**What is expected:**
Go through the data and copy every line in which "nowej" appears.

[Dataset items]
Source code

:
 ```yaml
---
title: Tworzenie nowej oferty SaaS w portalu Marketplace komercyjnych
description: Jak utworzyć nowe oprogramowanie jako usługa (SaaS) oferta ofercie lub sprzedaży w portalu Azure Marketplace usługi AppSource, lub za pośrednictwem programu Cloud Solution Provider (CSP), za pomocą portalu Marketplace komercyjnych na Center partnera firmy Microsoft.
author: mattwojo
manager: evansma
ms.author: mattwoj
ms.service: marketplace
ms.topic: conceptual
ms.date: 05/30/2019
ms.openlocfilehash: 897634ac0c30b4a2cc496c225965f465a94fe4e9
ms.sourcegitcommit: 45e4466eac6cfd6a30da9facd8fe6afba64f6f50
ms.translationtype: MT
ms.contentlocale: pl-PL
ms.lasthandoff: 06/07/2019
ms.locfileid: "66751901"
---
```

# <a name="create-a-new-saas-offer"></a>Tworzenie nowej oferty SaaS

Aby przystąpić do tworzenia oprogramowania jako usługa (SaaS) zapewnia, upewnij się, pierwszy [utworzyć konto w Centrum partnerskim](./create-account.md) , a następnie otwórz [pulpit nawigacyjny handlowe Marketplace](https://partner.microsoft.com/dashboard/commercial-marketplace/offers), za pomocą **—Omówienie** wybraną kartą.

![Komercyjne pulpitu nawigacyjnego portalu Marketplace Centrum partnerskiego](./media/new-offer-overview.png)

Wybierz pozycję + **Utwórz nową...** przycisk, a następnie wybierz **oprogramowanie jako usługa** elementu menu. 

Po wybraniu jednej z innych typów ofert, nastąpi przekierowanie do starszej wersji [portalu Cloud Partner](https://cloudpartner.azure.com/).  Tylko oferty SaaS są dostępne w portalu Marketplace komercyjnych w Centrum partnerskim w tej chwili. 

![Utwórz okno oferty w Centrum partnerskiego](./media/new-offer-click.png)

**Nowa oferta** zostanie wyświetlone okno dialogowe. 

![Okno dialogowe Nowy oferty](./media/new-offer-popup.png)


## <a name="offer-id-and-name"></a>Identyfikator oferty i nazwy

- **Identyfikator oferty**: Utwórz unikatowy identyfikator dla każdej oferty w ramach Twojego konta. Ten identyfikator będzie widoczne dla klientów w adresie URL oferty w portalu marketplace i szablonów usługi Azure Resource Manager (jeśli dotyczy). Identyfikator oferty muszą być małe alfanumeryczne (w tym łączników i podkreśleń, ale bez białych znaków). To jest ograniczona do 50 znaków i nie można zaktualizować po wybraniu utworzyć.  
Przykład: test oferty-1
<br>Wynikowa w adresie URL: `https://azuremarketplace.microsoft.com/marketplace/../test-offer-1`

* * *

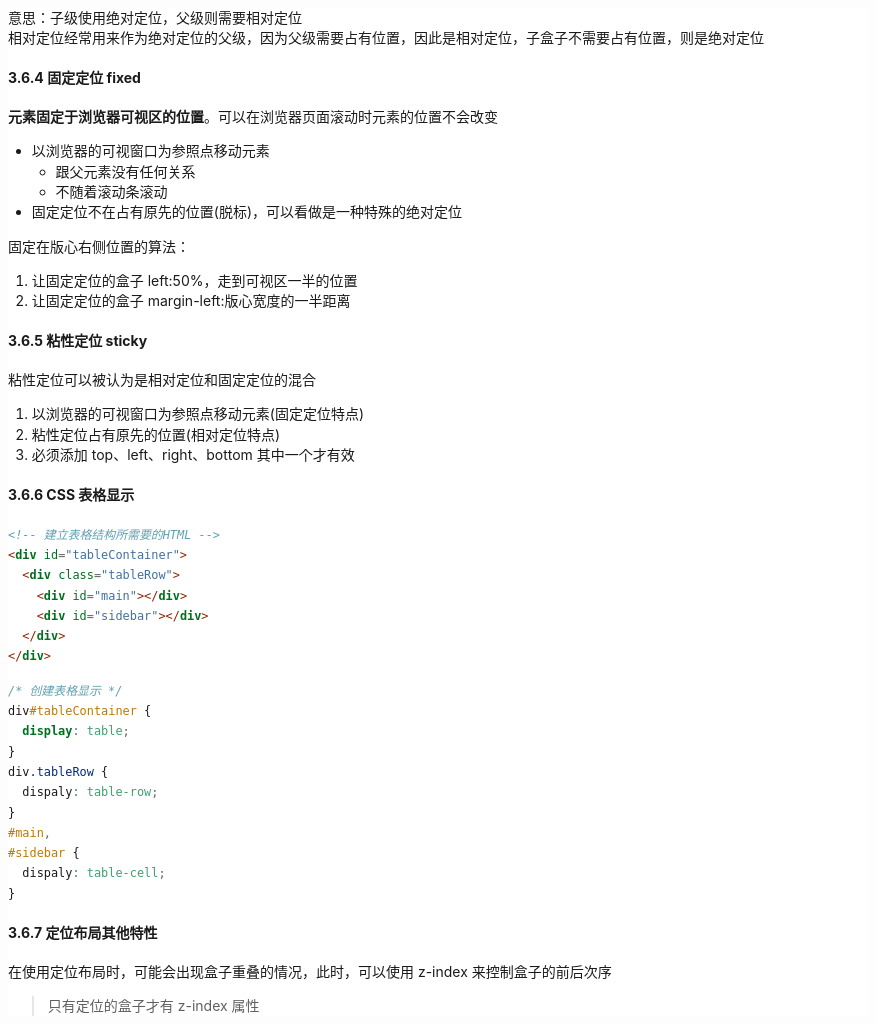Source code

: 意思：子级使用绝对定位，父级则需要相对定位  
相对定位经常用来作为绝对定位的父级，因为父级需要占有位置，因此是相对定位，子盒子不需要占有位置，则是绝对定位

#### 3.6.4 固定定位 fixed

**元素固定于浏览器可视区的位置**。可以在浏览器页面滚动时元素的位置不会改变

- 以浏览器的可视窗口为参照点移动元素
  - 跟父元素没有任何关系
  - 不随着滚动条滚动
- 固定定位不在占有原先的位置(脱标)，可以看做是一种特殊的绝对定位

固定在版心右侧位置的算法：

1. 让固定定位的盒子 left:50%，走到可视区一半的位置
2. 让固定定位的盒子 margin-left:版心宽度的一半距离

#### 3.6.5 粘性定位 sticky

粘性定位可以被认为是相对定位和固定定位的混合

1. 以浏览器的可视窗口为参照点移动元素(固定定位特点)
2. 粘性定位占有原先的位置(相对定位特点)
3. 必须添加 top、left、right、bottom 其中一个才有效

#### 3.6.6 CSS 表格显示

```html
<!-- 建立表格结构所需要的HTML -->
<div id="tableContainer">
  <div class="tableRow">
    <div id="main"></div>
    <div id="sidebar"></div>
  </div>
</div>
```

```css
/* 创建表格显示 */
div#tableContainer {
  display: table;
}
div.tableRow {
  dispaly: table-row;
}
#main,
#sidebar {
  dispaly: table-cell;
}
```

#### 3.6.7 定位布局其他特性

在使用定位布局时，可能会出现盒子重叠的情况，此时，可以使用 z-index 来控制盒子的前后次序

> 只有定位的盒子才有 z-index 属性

**Problem solution:**
title: Tworzenie nowej oferty SaaS w portalu Marketplace komercyjnych
# <a name="create-a-new-saas-offer"></a>Tworzenie nowej oferty SaaS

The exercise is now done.